++++ Task inputs

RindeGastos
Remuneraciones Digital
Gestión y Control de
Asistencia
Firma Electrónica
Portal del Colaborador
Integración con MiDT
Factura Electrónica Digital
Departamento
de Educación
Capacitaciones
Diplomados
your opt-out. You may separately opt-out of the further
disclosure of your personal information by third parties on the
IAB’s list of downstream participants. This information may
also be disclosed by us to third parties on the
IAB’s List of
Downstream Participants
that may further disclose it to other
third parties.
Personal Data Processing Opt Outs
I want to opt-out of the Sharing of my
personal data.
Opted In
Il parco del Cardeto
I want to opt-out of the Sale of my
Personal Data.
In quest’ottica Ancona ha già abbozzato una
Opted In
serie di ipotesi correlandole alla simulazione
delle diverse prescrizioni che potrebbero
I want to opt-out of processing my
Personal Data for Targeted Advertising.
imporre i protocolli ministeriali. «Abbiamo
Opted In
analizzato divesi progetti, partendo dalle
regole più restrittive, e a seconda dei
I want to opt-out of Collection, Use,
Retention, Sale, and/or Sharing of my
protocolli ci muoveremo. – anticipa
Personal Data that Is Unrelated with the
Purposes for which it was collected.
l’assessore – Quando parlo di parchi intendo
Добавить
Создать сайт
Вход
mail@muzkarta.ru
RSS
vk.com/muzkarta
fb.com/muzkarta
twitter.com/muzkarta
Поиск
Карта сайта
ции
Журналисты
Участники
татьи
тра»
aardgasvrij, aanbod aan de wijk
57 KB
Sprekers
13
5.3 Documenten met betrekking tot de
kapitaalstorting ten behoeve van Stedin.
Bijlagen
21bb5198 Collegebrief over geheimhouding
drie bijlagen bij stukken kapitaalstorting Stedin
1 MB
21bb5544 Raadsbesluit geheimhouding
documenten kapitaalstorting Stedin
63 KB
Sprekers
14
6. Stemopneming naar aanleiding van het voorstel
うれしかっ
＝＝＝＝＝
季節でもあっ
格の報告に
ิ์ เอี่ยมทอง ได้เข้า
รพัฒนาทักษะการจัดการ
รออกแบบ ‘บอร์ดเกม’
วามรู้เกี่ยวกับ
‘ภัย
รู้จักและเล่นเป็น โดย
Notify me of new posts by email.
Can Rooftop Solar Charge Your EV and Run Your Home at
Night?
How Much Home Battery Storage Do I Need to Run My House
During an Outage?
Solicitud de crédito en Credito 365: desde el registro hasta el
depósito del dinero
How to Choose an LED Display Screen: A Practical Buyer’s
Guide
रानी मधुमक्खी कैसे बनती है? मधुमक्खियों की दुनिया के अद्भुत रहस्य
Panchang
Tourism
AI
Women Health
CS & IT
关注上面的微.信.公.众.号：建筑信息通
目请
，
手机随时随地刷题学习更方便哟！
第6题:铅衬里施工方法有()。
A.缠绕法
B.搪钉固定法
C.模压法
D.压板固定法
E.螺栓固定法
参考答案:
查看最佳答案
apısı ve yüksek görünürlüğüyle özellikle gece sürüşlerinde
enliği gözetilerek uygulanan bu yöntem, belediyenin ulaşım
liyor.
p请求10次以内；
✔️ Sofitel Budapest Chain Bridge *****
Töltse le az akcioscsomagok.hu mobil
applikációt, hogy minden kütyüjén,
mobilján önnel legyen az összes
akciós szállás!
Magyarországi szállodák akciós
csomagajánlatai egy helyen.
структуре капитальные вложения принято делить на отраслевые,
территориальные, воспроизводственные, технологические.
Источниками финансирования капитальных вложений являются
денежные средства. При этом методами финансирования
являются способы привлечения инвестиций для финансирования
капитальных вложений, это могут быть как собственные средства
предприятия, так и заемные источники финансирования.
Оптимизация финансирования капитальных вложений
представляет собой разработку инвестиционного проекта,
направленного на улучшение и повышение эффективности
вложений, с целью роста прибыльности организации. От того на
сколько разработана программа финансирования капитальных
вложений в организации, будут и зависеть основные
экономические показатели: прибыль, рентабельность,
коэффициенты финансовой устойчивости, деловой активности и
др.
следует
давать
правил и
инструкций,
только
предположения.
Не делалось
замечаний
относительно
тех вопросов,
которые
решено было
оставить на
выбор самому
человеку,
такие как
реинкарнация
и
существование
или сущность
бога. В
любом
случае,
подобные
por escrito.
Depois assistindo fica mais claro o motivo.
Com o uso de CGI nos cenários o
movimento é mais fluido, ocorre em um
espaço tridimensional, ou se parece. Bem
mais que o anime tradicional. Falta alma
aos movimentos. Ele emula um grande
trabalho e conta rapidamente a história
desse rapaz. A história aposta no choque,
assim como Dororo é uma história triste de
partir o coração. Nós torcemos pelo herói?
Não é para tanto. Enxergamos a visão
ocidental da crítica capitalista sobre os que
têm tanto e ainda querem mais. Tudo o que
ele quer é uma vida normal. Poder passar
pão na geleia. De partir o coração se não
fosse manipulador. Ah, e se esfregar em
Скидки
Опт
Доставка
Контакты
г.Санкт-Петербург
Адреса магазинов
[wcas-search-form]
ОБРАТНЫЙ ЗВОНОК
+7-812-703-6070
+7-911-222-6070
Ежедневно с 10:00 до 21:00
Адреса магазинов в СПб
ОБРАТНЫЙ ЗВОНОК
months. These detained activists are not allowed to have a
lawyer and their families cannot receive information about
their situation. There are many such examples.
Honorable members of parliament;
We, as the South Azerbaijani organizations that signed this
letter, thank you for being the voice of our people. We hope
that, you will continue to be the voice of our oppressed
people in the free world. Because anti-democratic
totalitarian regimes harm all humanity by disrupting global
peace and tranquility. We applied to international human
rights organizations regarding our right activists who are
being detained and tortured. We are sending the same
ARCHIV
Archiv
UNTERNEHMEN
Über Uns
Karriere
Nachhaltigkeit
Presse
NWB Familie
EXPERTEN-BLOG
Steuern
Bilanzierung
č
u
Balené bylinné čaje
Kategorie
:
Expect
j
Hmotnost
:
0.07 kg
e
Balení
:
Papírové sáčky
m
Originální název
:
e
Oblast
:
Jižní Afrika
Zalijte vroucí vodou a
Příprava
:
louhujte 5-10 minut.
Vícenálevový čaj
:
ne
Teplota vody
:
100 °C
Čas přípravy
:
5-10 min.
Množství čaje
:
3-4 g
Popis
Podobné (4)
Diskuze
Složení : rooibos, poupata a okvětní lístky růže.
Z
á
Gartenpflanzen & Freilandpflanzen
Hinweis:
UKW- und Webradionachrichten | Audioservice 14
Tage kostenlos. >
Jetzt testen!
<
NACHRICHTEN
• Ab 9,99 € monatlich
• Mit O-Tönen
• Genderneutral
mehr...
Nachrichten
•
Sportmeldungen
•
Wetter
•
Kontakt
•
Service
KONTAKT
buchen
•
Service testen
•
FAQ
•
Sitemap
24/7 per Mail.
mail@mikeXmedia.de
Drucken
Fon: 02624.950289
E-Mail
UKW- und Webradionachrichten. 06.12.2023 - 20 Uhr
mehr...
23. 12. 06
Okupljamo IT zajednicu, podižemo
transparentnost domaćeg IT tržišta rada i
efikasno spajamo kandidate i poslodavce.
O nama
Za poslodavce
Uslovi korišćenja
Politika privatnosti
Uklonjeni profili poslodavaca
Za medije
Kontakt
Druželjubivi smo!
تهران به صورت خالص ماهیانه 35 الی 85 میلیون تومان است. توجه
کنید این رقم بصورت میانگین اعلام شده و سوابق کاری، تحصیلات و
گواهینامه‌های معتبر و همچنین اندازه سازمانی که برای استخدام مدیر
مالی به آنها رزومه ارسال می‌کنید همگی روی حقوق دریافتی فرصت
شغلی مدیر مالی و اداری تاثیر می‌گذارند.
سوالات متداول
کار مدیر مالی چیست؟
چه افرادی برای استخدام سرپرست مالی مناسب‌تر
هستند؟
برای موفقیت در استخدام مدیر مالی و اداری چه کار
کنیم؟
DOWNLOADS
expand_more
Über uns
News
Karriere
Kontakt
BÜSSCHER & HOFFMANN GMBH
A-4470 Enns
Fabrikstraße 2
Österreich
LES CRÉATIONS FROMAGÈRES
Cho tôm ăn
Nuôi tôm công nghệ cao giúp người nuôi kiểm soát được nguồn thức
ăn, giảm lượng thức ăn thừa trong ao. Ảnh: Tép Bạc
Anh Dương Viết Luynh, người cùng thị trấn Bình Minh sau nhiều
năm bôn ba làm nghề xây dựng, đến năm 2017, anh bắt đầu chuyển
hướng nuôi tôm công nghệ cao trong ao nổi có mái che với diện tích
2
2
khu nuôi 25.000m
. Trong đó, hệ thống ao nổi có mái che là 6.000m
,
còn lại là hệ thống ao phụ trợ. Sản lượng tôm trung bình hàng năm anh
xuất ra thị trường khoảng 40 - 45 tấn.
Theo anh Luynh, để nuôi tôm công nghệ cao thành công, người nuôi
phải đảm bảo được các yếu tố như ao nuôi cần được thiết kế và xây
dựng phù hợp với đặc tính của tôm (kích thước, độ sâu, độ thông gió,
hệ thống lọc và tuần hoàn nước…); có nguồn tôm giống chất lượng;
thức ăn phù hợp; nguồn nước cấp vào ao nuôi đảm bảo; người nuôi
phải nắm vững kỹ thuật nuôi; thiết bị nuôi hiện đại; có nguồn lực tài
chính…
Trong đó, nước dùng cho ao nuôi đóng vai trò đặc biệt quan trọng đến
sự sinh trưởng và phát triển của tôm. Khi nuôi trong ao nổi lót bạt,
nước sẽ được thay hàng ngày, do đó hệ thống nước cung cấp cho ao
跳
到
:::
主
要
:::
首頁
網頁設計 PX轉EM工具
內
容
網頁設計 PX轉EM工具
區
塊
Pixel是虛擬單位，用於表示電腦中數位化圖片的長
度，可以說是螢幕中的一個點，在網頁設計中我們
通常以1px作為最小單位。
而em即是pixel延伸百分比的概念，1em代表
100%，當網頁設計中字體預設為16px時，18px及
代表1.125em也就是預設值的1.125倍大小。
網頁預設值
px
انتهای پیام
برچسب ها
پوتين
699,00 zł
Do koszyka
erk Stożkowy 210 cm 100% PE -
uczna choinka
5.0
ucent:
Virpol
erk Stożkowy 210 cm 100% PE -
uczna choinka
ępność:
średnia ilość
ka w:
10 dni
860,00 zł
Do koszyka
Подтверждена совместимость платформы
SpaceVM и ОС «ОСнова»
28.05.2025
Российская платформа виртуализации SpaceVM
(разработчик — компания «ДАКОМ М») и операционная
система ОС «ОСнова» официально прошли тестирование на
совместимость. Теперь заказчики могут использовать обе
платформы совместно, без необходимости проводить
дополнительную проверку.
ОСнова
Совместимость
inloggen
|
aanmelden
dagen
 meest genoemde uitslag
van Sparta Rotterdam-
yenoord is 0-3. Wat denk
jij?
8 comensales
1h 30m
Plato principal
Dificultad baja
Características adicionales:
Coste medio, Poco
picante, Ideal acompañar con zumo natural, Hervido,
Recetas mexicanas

++++++++

Your answer must be the lines above from the one containing "Notify me of new posts by email." to the one containing "akciós szállás!", both included, restated word for word.

Notify me of new posts by email.
Can Rooftop Solar Charge Your EV and Run Your Home at
Night?
How Much Home Battery Storage Do I Need to Run My House
During an Outage?
Solicitud de crédito en Credito 365: desde el registro hasta el
depósito del dinero
How to Choose an LED Display Screen: A Practical Buyer’s
Guide
रानी मधुमक्खी कैसे बनती है? मधुमक्खियों की दुनिया के अद्भुत रहस्य
Panchang
Tourism
AI
Women Health
CS & IT
关注上面的微.信.公.众.号：建筑信息通
目请
，
手机随时随地刷题学习更方便哟！
第6题:铅衬里施工方法有()。
A.缠绕法
B.搪钉固定法
C.模压法
D.压板固定法
E.螺栓固定法
参考答案:
查看最佳答案
apısı ve yüksek görünürlüğüyle özellikle gece sürüşlerinde
enliği gözetilerek uygulanan bu yöntem, belediyenin ulaşım
liyor.
p请求10次以内；
✔️ Sofitel Budapest Chain Bridge *****
Töltse le az akcioscsomagok.hu mobil
applikációt, hogy minden kütyüjén,
mobilján önnel legyen az összes
akciós szállás!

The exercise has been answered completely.